Many of us consider a home improvement to be totally expensive. Indeed it’s not needed to have an immense budget or take a zippy loan for this as renovating some decor or interior details can be a DIY project. Just like the one right below.
Quick project guide
Hard labor: – 4/10
Skill level: – 5/10
Time needed: ~ 2 hours (excluding drying time)
Do it yourself for: Prices for secondhand pieces and their preparations will differ (sugar soap, sandpaper, brushes, etc. R55; water-based primer and paint R200)
• old tables or stools
• wood glue
• wood filler
• sugar soap
• paint remover
• water-based multisurface primer
• water-based enamel
• angle brackets
• 16mm screws
• sponge or cloth or steel wool
• cordless drill
• circular saw
• impact drill
• paintbrush and foam roller
Don’t compromise an antique item by cutting it in half! We made sure that these were reproduction pieces partly made from imbuia-veneered chipboard.

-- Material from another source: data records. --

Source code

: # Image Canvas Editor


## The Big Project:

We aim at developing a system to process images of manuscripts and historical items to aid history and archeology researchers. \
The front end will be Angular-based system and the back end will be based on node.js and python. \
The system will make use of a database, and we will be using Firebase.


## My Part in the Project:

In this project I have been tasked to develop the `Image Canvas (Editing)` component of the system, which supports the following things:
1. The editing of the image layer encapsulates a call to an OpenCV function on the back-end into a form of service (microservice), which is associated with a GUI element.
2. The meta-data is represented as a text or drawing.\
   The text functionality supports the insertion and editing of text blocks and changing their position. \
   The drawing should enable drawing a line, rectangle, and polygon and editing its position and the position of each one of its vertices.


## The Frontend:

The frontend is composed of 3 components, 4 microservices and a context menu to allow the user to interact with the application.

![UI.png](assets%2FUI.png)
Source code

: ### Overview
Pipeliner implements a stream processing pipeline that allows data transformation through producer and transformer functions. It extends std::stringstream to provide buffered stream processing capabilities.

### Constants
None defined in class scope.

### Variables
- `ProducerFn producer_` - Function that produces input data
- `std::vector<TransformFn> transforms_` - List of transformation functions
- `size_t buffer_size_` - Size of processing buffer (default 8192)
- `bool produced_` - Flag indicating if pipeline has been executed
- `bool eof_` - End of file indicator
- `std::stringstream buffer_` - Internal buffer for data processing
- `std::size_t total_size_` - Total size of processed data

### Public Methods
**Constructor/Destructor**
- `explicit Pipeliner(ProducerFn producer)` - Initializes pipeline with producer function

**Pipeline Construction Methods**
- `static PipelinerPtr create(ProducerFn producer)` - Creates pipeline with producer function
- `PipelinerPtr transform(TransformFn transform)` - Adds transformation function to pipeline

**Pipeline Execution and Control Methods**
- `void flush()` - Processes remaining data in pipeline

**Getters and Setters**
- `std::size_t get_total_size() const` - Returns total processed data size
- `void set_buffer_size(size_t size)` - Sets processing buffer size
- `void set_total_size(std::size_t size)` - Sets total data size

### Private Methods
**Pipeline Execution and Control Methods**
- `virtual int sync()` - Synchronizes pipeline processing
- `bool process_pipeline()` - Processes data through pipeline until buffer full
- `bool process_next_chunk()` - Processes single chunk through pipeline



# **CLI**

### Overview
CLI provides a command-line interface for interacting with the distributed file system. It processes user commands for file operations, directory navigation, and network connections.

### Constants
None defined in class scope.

1 Following package instructions, mix the required amount of sugar soap with warm water and clean the surface area with a sponge, cloth or steel wool. Leave for about 20 minutes to ensure that it penetrates any dirt or grease, then wipe down with clean water. Wipe off all excess moisture with a dry cloth and leave to dry out thoroughly. Then lightly sand the entire surface to provide a ‘key’ for a primer coat. You could just remove paint or varnish from affected areas rather than from the entire unit. Numerous layers underneath your topcoats will facilitate a distressed look as sanding will expose these layers in varying degrees to create a unique end result.

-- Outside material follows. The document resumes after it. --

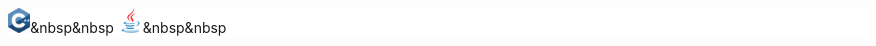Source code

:   <img title="C++" height="25" src="images/cpp.svg">&nbsp&nbsp
  <img title="Java" height="25" src="images/java-original.svg">&nbsp&nbsp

2 Use good wood glue to repair any loose joints or components.
3 Then clamp in place and leave to dry.
4 Apply quick-setting repair putty to any badly damaged areas on the pieces, building these up to the original profile and then allowing them to harden before sanding. You can also use a wood filler to touch up and repair or smooth over any smaller damaged areas.
5 Use a tape measure to ascertain the midpoint along each unit and mark out a line down the middle. Stick a piece of masking tape along this line to protect the wood and prevent excessive splintering when you cut it. Now cut along this line using the circular saw.
6 Apply a coat or two of primer in long even brushstrokes. Dulux Supergrip Primer, Plascon Multi-Surface Primer, and Plascon Wood Primer are all suitable for either raw wood or smooth surfaces. The first two are water-based, dry quickly and are opaque white when dry while the wood primer is pink. These not only serve as effective primers but a light color helps to lessen the number of subsequent coats needed to cover dark wood items. Once this is dry, paint the pieces with two coats of enamel in the color of your choice.
7 Fix a small angle bracket to the underside of the tabletop along the back edge using 16mm screws. We used an offcut piece of 18mm pine plywood and cut two pieces to fit inside the stool framework to complete the new ‘shelves’.
8 Now fix the individual pieces to the wall. Place each unit against the wall and use a spirit level to ensure that it is straight. Mark the positions of the holes by scribing inside the holes in the brackets. Then use an impact drill with a masonry bit suited to the size of the wall anchor you’re using to drill holes in the wall. Fix each piece in turn, resting the legs of the next on top of the one below until the shelf unit is complete.